Work task — Each line of the material below with the word "linecap" is to be reported.

Material to process —
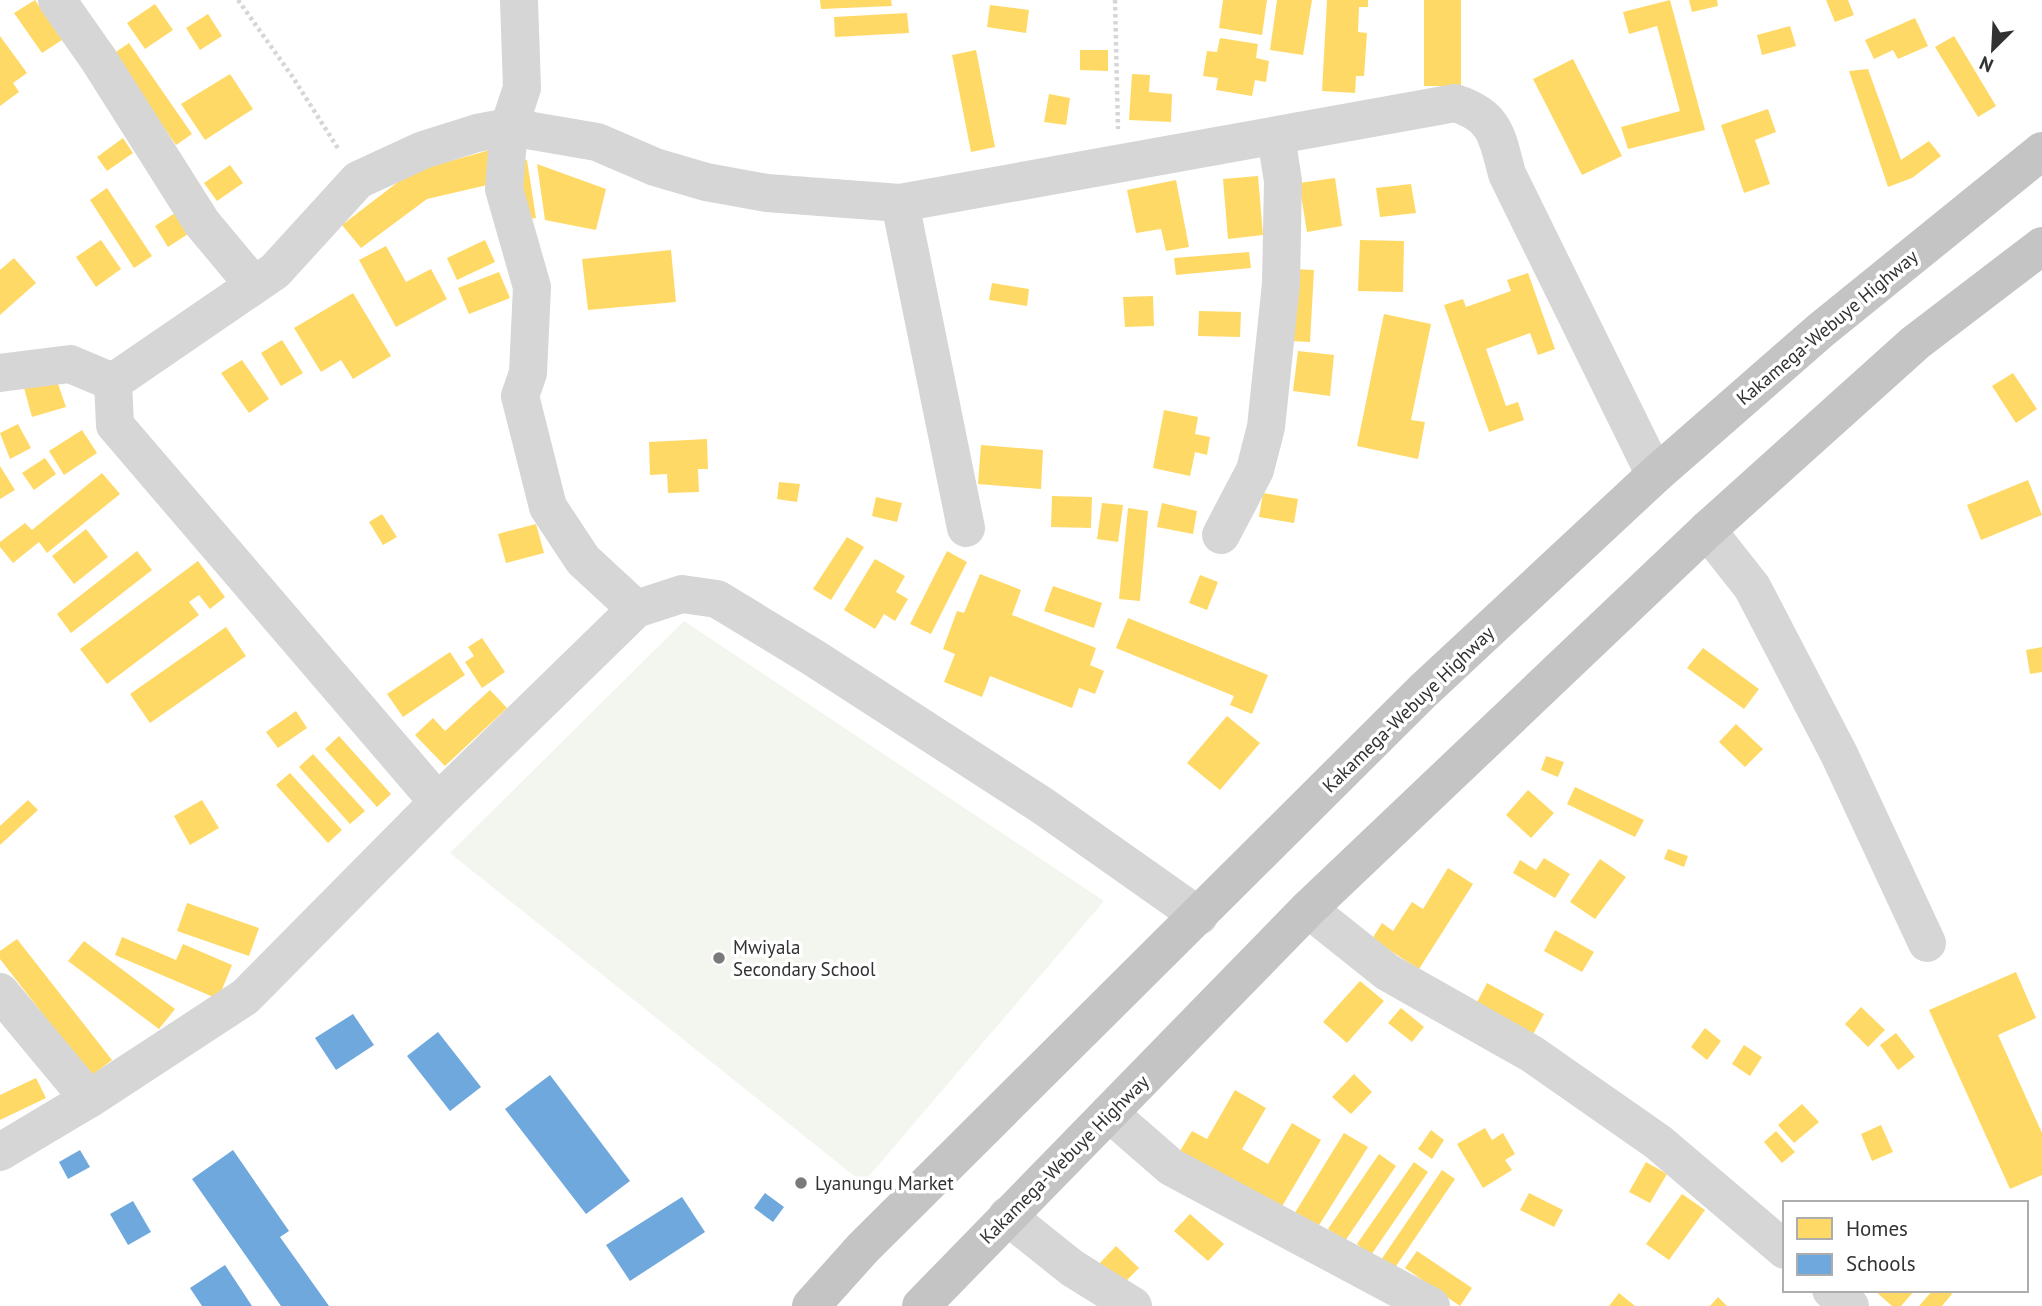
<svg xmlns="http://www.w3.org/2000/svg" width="2042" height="1306" font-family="'PT Sans',sans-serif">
<rect width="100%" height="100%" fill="#fff"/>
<path fill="#f2f6ee" d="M684,621L1104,901L863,1183L450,853Z"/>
<g fill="#ffd966">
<path d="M35,0L62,40L42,53L14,13Z"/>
<path d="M820,0H891L892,6L821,9Z"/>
<path d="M1223,0H1267L1262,35L1219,28Z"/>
<path d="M1277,0H1312L1303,55L1270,50Z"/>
<path d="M1327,0H1368V7H1359L1358,32L1367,33L1364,76H1356L1355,93L1322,91Z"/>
<rect x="1424" y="0" width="37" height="86"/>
<path d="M1670,0L1705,130L1628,149L1621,127L1680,111L1657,26L1629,34L1623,12Z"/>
<path d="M1689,0H1717L1718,6L1692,12Z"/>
<path d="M1826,0H1848L1854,15L1835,22Z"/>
<path d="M155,4L173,30L145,49L127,23Z"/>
<path d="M990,5L1029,10L1026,33L987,27Z"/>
<path d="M907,13L909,33L835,37L834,17Z"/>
<path d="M208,14L222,36L200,50L186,28Z"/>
<path d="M1915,18L1928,46L1898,59L1893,50L1874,59L1865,40Z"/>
<path d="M1790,26L1796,46L1762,55L1757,35Z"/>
<path d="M0,36L27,73L13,83L19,92L0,106Z"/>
<path d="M1954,36L1996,106L1978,117L1935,47Z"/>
<path d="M1220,38L1258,44L1256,58L1269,61L1266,82L1255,80L1252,96L1216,90L1218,78L1203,76L1207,51L1217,52Z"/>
<path d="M129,43L192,134L176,145L113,54Z"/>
<path d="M976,50L995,147L971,152L952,55Z"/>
<path d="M1080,50H1108V71L1080,70Z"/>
<path d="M1573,59L1622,156L1582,175L1533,79Z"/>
<path d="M1868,69L1901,160L1929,141L1941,156L1912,178L1888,187L1849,71Z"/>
<path d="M230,74L253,109L205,140L181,104Z"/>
<path d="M1132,74L1150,75L1149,92L1172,94L1171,122L1129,120Z"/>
<path d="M1049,94L1070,98L1066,125L1044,122Z"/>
<path d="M1768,109L1776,132L1755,140L1770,184L1744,193L1721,125Z"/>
<path d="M123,138L133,153L107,171L97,157Z"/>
<path d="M490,150L496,183L427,199L361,248L342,225L411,172Z"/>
<path d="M527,160L536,218L519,220L510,162Z"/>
<path d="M537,164L606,189L596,230L545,220Z"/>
<path d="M230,165L243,183L217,201L204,183Z"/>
<path d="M1258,176L1263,235L1228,239L1223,179Z"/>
<path d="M1335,178L1342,226L1307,232L1299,183Z"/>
<path d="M1176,180L1189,247L1166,251L1161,229L1136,233L1127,190Z"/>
<path d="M1411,184L1416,213L1380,217L1376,188Z"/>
<path d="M107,188L152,256L134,268L90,200Z"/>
<path d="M175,213L188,234L168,247L155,226Z"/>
<path d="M101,240L121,269L96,287L76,257Z"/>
<path d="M485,240L495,262L457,280L447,258Z"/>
<path d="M1360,240L1404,241L1403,292L1358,291Z"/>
<path d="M386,246L406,282L431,269L447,299L396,327L359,260Z"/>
<path d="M671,250L676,302L588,310L582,259Z"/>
<path d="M1249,252L1251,268L1176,275L1174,258Z"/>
<path d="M14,258L36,283L0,315V270Z"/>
<path d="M1293,269L1314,270L1310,342L1290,341Z"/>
<path d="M499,272L510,298L469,314L458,288Z"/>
<path d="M1528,273L1555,349L1538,355L1530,333L1486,349L1506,406L1518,402L1524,420L1489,432L1444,305L1463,299L1466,307L1511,291L1507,280Z"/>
<path d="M992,283L1029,289L1027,306L989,300Z"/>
<path d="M353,293L391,356L353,379L341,360L321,372L294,328Z"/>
<path d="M1153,296L1154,326L1125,327L1123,297Z"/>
<path d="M1199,311L1241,312L1240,337L1198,336Z"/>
<path d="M1384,314L1431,324L1411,420L1425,422L1418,459L1357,446Z"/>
<path d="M282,340L303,373L281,386L261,353Z"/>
<path d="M1298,351L1334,355L1330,396L1293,391Z"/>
<path d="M242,360L269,399L249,413L221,373Z"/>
<path d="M2013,373L2037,409L2016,423L1992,386Z"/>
<path d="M56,378L66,407L32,417L24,388Z"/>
<path d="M1164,410L1198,417L1195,434L1210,437L1207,455L1195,452L1190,476L1153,468Z"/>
<path d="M18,424L31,448L10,459L0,433Z"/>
<path d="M82,430L97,453L64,475L49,451Z"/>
<path d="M707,439L708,469H698L699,492L668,493L667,474L650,475L649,442Z"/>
<path d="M981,445L1043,450L1041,489L978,484Z"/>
<path d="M45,458L56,474L34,490L22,473Z"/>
<path d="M0,466L15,490L0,499Z"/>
<path d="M102,473L120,494L47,553L39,542L13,563L0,547V542L25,523L32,530Z"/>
<path d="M2028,480L2042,515L1981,540L1967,505Z"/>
<path d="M779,482L800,484L797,502L777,499Z"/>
<path d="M1263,493L1298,499L1294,523L1259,517Z"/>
<path d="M1052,496L1092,497L1091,528L1051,527Z"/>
<path d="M876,497L902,503L897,522L872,516Z"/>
<path d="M1102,503L1123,505L1118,542L1097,539Z"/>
<path d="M1162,503L1197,511L1193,534L1157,527Z"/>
<path d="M1128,508L1148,511L1140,601L1119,599Z"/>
<path d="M382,514L397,537L383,545L369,522Z"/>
<path d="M536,524L544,553L506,563L498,534Z"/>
<path d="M86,529L108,557L74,584L52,556Z"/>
<path d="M847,537L864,547L831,600L813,589Z"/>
<path d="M137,551L152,570L71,633L57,614Z"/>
<path d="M947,551L967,562L931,634L910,624Z"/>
<path d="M875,559L905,576L896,592L908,599L895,621L884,614L875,629L844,610Z"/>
<path d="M198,561L225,597L210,609L199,595L189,602L199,615L107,684L80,649Z"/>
<path d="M980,574L1021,590L1012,615L1096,648L1090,665L1104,671L1095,694L1079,688L1072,708L990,676L982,697L944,682L955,654L943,649L957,611L964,613Z"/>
<path d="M1200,575L1218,582L1207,610L1189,603Z"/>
<path d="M1053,586L1102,603L1094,628L1044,611Z"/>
<path d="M1128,618L1268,675L1252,714L1230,705L1234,696L1116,648Z"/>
<path d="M226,627L246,656L150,723L130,694Z"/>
<path d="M482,638L505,672L482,688L465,662L474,656L468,647Z"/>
<path d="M2042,647V672L2030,674L2026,650Z"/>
<path d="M1703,648L1759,689L1744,709L1687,668Z"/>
<path d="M450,652L465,675L403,717L387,694Z"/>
<path d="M490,690L507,708L445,766L415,735L433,718L445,731Z"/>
<path d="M296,711L307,728L278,748L266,732Z"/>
<path d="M1227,716L1260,743L1220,790L1187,763Z"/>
<path d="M1736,724L1763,749L1745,767L1719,742Z"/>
<path d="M339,736L391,794L377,807L325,749Z"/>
<path d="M313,754L365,811L350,824L299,767Z"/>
<path d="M1546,756L1564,762L1558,777L1541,770Z"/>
<path d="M290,773L342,830L328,843L276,785Z"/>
<path d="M1575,787L1644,820L1635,837L1567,804Z"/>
<path d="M1528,790L1554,813L1531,838L1506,815Z"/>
<path d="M28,800L38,810L0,845V826Z"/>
<path d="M202,800L219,828L190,845L174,816Z"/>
<path d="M1668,849L1688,856L1684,867L1664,859Z"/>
<path d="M1544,858L1570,874L1555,898L1513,873L1520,860L1536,870Z"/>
<path d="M1600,859L1626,877L1595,919L1570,902Z"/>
<path d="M1448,868L1473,884L1419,969L1372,939L1382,923L1393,931L1412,902L1423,909Z"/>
<path d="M187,903L259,928L249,956L177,931Z"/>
<path d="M1555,930L1594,952L1582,972L1544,951Z"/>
<path d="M122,937L176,960L183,944L232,965L218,999L115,955Z"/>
<path d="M17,939L112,1060L91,1076L0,959V951Z"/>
<path d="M84,941L175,1009L159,1029L68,961Z"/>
<path d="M2016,972L2036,1018L1998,1035L2042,1133V1175L2010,1189L1929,1010Z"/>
<path d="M1360,981L1384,1001L1347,1043L1323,1022Z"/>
<path d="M1487,983L1544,1014L1530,1040L1473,1010Z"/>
<path d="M1861,1007L1885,1030L1868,1047L1845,1024Z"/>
<path d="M1401,1008L1424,1027L1412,1042L1388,1023Z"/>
<path d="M1705,1028L1721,1041L1707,1060L1691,1047Z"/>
<path d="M1896,1033L1915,1057L1898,1070L1880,1045Z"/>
<path d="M1744,1045L1762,1057L1750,1076L1732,1064Z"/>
<path d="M1354,1074L1372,1092L1351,1114L1332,1097Z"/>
<path d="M36,1078L46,1098L0,1120V1095Z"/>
<path d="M1235,1090L1266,1108L1242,1149L1268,1164L1292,1123L1321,1140L1277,1215L1177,1156L1192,1131L1207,1139Z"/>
<path d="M1802,1104L1819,1122L1794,1143L1778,1125Z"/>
<path d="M1881,1125L1893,1152L1872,1161L1861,1134Z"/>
<path d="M1485,1128L1492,1140L1503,1133L1515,1154L1505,1160L1512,1170L1483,1188L1457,1144Z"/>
<path d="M1431,1130L1444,1140L1432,1159L1418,1149Z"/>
<path d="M1776,1131L1795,1152L1782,1163L1764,1142Z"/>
<path d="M1344,1133L1368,1147L1316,1230L1293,1216Z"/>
<path d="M1379,1154L1396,1166L1345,1241L1328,1229Z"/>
<path d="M1414,1162L1428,1172L1371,1255L1357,1244Z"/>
<path d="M1646,1162L1667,1174L1650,1203L1629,1192Z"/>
<path d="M1442,1170L1455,1179L1392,1272L1379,1263Z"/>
<path d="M1529,1193L1563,1210L1554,1227L1520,1210Z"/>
<path d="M1682,1194L1705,1210L1669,1260L1646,1244Z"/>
<path d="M1190,1214L1224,1244L1208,1261L1174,1231Z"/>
<path d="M1116,1246L1139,1268L1122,1285L1100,1263Z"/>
<path d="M1417,1251L1472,1288L1460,1306L1405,1268Z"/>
<path d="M1874,1290H1915L1901,1306H1892Z"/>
<path d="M1933,1290H1948L1952,1294L1942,1306H1919Z"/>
<path d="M1619,1293L1635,1306H1609Z"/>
<path d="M1718,1297L1727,1306H1710Z"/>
</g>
<g fill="#6fa8dc">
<path d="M353,1014L374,1045L336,1070L315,1038Z"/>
<path d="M438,1032L481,1087L450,1111L407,1056Z"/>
<path d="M550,1075L630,1181L586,1214L505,1109Z"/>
<path d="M80,1150L90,1167L68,1179L59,1162Z"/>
<path d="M233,1150L289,1231L280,1237L329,1306H281L192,1179Z"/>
<path d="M765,1193L784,1207L773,1222L754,1208Z"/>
<path d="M682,1197L705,1232L630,1281L606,1245Z"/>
<path d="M133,1201L151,1232L128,1245L110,1214Z"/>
<path d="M225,1265L252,1306H202L190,1288Z"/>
</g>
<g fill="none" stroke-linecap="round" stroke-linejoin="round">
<g stroke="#d6d6d6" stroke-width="4.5" stroke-dasharray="3.5 3.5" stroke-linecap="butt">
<path d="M238,0L292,76L339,150"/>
<path d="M1115,0L1118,129"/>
</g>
<g stroke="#d6d6d6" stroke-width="38">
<path d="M57,0L99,60L202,223L253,284"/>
<path d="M519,0L522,88L509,127L504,189L532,287L528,373L520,396L548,507L583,560L636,609"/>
<path d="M900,203L966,528"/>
<path d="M0,373L70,364L113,382"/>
<path d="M1707,530L1752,587L1839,754L1927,943"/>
<path d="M1221,535L1255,470L1266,427L1281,284L1283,181L1276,137"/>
<path d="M438,802L115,425L113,382L275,271L358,180L423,150L477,133L509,127L597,142L655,167L706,182L767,193L900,203L1455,103C1496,116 1497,136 1507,174L1655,475"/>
<path d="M1308,909L1387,972L1532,1054L1658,1142L1785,1250"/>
<path d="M0,992L89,1099"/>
<path d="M1109,1113L1171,1167L1431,1306"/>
<path d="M0,1152L89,1099L245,997L438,802L636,609L682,594L717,599L814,658L1043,806L1199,916"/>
<path d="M1007,1216L1072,1268L1133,1306"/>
<path d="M1831,1290L1850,1306"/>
</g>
<g stroke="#c4c4c4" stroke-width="38">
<path d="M811,1306L863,1248L1423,691L1655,475L1821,330L2042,151"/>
<path d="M921,1306L1308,909L1707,530L1915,343L2042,246"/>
</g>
</g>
<g fill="#7a7a7a" stroke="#fff" stroke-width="2.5">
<circle cx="719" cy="958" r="7"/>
<circle cx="801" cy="1183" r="7"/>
</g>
<g text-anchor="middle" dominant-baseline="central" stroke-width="7" stroke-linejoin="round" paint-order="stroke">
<g font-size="19" fill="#323232" stroke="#fff">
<text transform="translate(1827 327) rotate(-40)">Kakamega-Webuye Highway</text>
<text transform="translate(1408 709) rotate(-44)">Kakamega-Webuye Highway</text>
<text transform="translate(1064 1159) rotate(-45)">Kakamega-Webuye Highway</text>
</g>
<g font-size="19" fill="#323232" stroke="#fff" text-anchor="start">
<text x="733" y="947">Mwiyala<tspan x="733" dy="22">Secondary School</tspan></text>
<text x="815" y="1183">Lyanungu Market</text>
</g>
</g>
<rect x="1783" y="1201" width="245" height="91" fill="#ffffff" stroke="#adadad" stroke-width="2"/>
<rect x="1797" y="1218" width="35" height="21" fill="#ffd966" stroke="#adadad" stroke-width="2"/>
<text x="1846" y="1236" font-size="21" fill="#323232">Homes</text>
<rect x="1797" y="1254" width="35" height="21" fill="#6fa8dc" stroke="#adadad" stroke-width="2"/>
<text x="1846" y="1271" font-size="21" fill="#323232">Schools</text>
<g transform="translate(1993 49) rotate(204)" stroke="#ffffff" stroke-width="5" paint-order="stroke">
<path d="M0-5L12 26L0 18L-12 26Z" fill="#323232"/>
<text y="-10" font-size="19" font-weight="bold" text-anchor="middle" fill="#323232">N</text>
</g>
</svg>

Written solution —
<g fill="none" stroke-linecap="round" stroke-linejoin="round">
<g stroke="#d6d6d6" stroke-width="4.5" stroke-dasharray="3.5 3.5" stroke-linecap="butt">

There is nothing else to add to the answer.